Manso was indicted on charges of illegally possessing a large capacity weapon (a Colt AR-15 assault rifle), four counts of illegally possessing loading devices for that weapon, three counts of illegally possessing firearms, one count of illegally possessing ammunition, and three counts of improperly storing a firearm, according to a spokeswoman for Plymouth prosecutors.
The most serious charge, illegally possessing the assault rifle, carries a minimum sentence of 2 1/2 years in prison and a maximum of 10 years in prison. No date has been set for Manso's next court hearing.
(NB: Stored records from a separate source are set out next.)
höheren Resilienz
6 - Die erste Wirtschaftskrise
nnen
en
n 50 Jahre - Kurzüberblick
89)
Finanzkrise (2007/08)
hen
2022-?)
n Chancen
Manso's lawyer, Joseph J. Balliro, of Boston, said that "perhaps half a million" other Massachusetts gun owners were probably equally unaware that they need to renew their licenses. He also said that Truro police searched Manso's house illegally while responding to the alarm.
In July 2002, a State House committee found that thousands of Massachusetts residents were probably unaware that they needed to renew fire identification cards.
Manso told the Globe in February that he believed the guilty verdict in the Worthington case was "vastly off the mark and that the racism I have found to be behind the verdict is something I feel I have to expose here on my Cape Cod."
The defense contended that McCowen had a consensual sexual relationship with Worthington and that someone else killed her.
In June, Barnstable Superior Court Judge Gary A. Nickerson ruled that McCowen did not deserve a new trial, even though a white juror referred to the defendant as a "big black man" during deliberations. Worthington was white. Nickerson made the ruling after a two-day hearing at which he interviewed 12 jurors from the trial one by one on the witness stand.